Meanwhile, hundreds of undocumented aliens pour into the United States each day, from who-knows-where, for who-knows-what reasons, carrying who-knows-what contraband.  Most are simply poor and uneducated and seek to come to a place of affluence.  They are not scrutinized, almost welcomed into the country, and recruited to claim their “entitlements” from the American taxpayers, settling into sub-cultures that continue to divide society.  Most remain in the country permanently to bear or father children who will be financial wards of the American taxpayer.  The social and economic costs are enormous.  Progressive politicians seem to favor open borders, almost as if they wish to profoundly change the country according to their vision, through a flood of illegal immigrants.  Progressive religious leaders seem to be in favor of this as well.

Something is not right here.

                                                                          

There is no illegal immigration into the Eternal Kingdom of God.  All who enter God’s kingdom are immigrants.  No one is born a citizen, and entrance into eternal life is not universal.  All who enter into God’s kingdom must submit to the One who is Sovereign over that Kingdom and enter in by the manner He has proscribed.  Jesus said, recorded in John 14:6, “I am the way, the truth, and the life. No one comes to the Father except through Me.”  The body of Scripture affirms this.  Peter spoke, as recorded in Acts 4:12, “Nor is there salvation in any other, for there is no other name under heaven given among men by which we must be saved.”  Romans 3 spells out the necessity of faith and repentance, predicated by God’s grace, made possible by the atonement that Christ has made for us.  The gospel – the good news of eternal life – is that Jesus has atoned for the sins of all who acknowledge their sin and inability, repent of their sin and call out to God for salvation.  And the Scriptures tell us that He wants us to come.  He seeks us; He has commissioned the church to actively proclaim the gospel and take it to all the world, near and far.  But without the proper “documentation,” if you will, we are not citizens of God’s kingdom and cannot enter into eternal life.  We must enter on His terms.   

The American church is forgetting this message.  There is much talk of God’s love, much about health and happiness and about what He wants to give us in this life.  We hear from liberal churchmen of the universal fatherhood of God but not much of the unique fatherhood of God toward those who believe.  This is a deficient message, leaving out a biblical view of the saving gospel.  The same liberal post-christian religion that seeks to facilitate illegal immigration into the country deceives people into believing that they can enter into an eternal kingdom of God that is without borders, with no entrance requirements.  Increasingly, this message is permeating evangelicalism.
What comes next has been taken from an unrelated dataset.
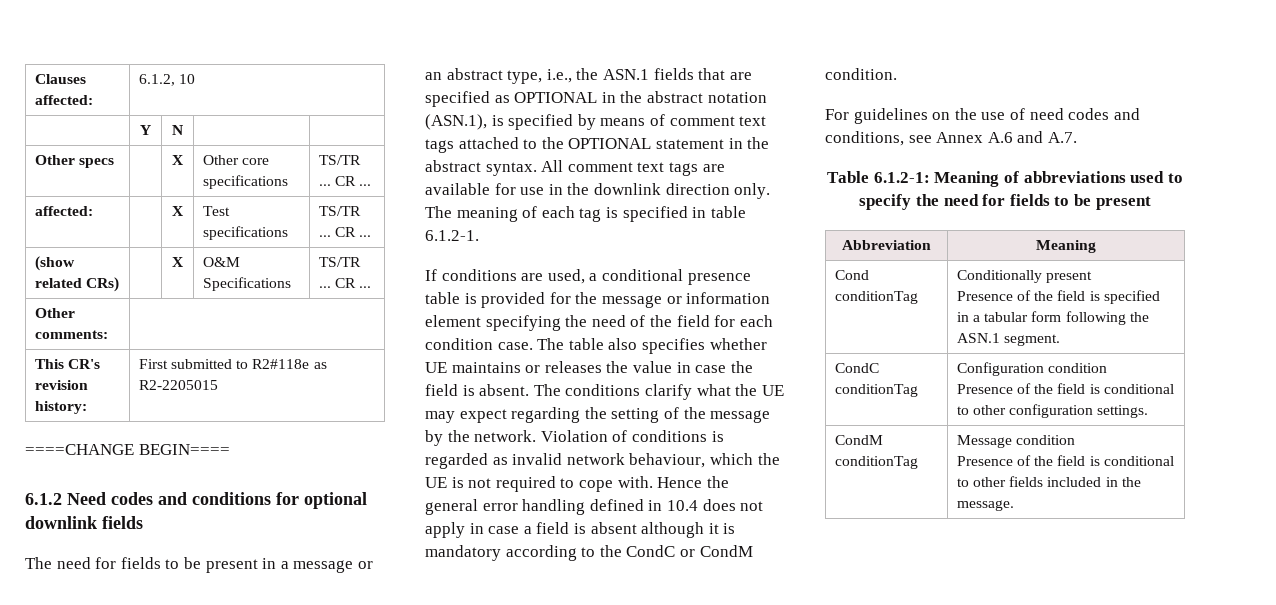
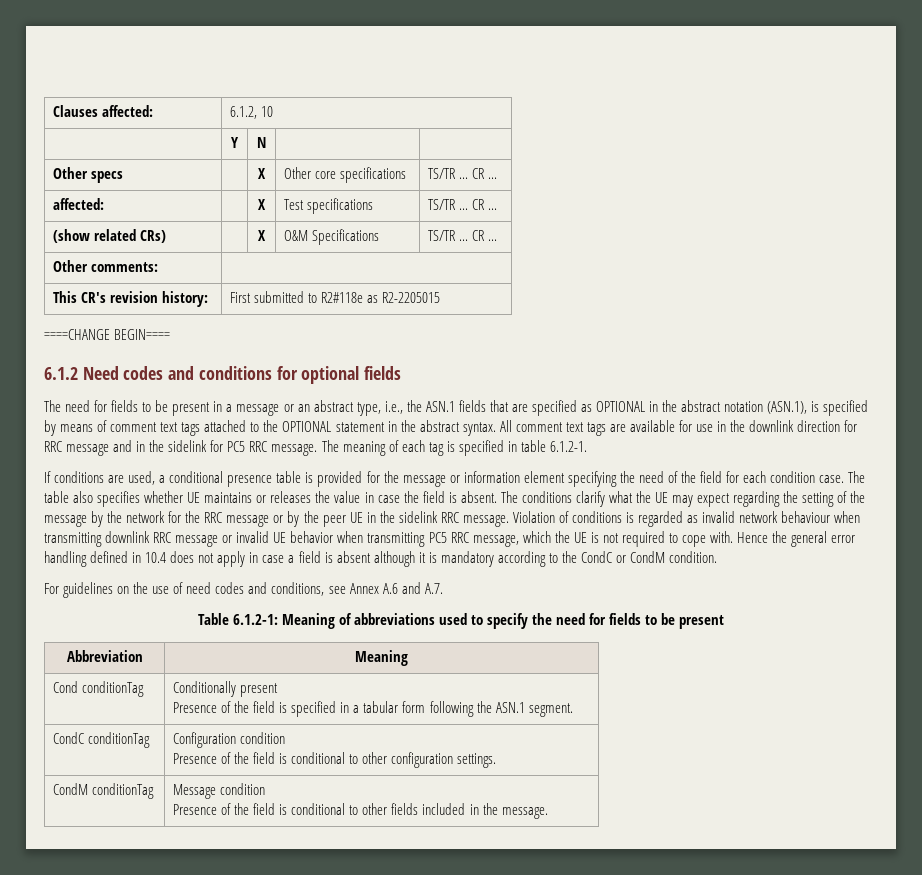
[25,516,97,529] downlink -> (360, 375) none
[734,183,771,199] only. -> [844,420,858,432] [44,440,318,456] for RRC message and in the sidelink for PC5 RRC message.
[474,430,537,442] network. -> [126,511,509,527] network for the RRC message or by the peer UE in the sidelink RRC message.
[629,453,706,468] behaviour, -> [781,511,861,523] [44,531,519,547] behaviour when transmitting downlink RRC message or invalid UE behavior when transmitting PC5 RRC message,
The writer of the New Testament book of Hebrews wrote, in chapter 11,

13 These all died in faith, not having received the promises, but having seen them afar off were assured of them, embraced them and confessed that they were strangers and pilgrims on the earth. 14 For those who say such things declare plainly that they seek a homeland. 15 And truly if they had called to mind that country from which they had come out, they would have had opportunity to return. 16 But now they desire a better, that is, a heavenly country. Therefore God is not ashamed to be called their God, for He has prepared a city for them.